A low rumble rolled outside, and Lalita's head snapped to look out the window. "Is it—"
"Yes." She swept the sheet aside. "We must hurry."
Lalita pulled her legs up and hugged her knees. "What about Nellie? I should probably stay here with her."
"I've made arrangements." She put a hand impatiently on Lalita's arm.
Lalita swung her legs over the edge of the bed but still didn't get up. "Don't you at least want to say good-bye to Tate?"
"I've written him a letter explaining everything." She pulled Lalita to her feet and continued pulling her until she was across the hall and in the dressing room.
"Should we leave him my phone and the charger, so he knows what you are avoiding by leaving?"
Augusta stopped pulling and switched on the light. "No, that could just cause more trouble.

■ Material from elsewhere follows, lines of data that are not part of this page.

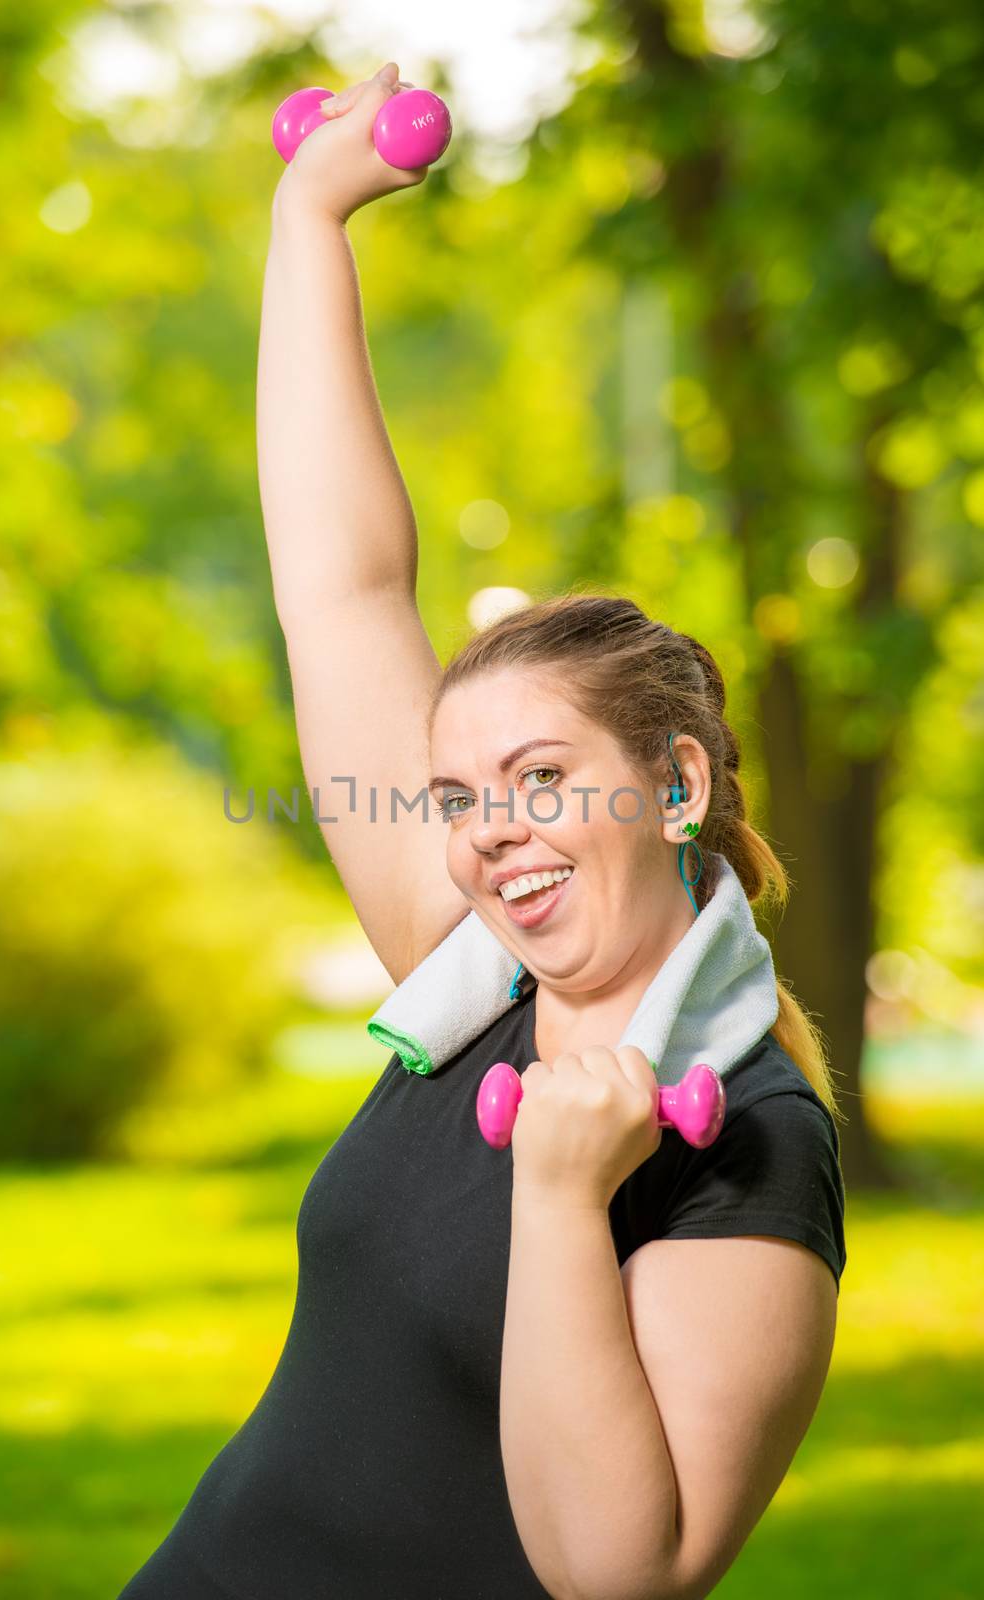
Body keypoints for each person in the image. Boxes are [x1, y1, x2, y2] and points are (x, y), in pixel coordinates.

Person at [115, 62, 846, 1600]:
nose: (490, 836)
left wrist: (568, 1195)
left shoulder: (753, 1148)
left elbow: (618, 1576)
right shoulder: (470, 993)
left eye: (538, 779)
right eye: (457, 798)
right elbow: (340, 585)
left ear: (677, 787)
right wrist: (311, 219)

Tate might attack Dickson, and he'd be the one in jail when you get back."
"Augusta, isn't it dangerous for me to go? What if we also attract the lightning? I mean, I've been struck twice; what are the odds
of that?"
"Of course we attract the lightning, but you can't stay in this time any more than I can."
Lalita suddenly realized what Augusta meant by when she "got back." "But I want to stay with Tate and Nellie, right here, right now."
Augusta grabbed the dress that Lalita had arrived in from the closet and held it out to her. "This is the wrong time for you and Tate. You said yourself that you can hardly recognize him, and he will not be ready for you either. He needs that year of pain to welcome you into his heart just the way you are. If you are pushed together now, when the time isn't right, it could ruin it for all time."
Lalita felt panic crawling up her throat as she reached for the dress. "But what if I don't… What if I go too far and miss him altogether?"
Augusta put her hands on her hips. "You were willing for me to try it. Did you really believe in what you said, or were you hoping to just get rid of me?"
Lalita squared her jaw, tossed the dress to a chair and pulled her nightgown over her head. "If I had wanted to just get rid of you, all I had to do was sit back and watch."
Augusta smiled as the first sounds of rain splattered on the roof.
***
Tate was dozing in the rocking chair by Mrs. Dickson's bed when he heard the door creak open. Max and William tiptoed in. Tate leaned forward, his hands clasped between his knees. "Couldn't sleep?"
Max shook his head, and even in the dim light, Tate could see he was fighting tears. William put a hand on Max's shoulder but looked to Tate. "Pa's still working. I know he's just trying not to think about Ma, but it isn't right him not being here."
Tate pushed up out of the chair. "Everyone has their own way of dealing with these sorts of things."
"Pa's way is blaming everybody else," Max blurted, pulling up a small chair on the other side of the bed. "He knew Ma was sick, but he just kept her working."
William squatted down and took his mother's hand. "She still feels warm, but maybe not as hot as this afternoon."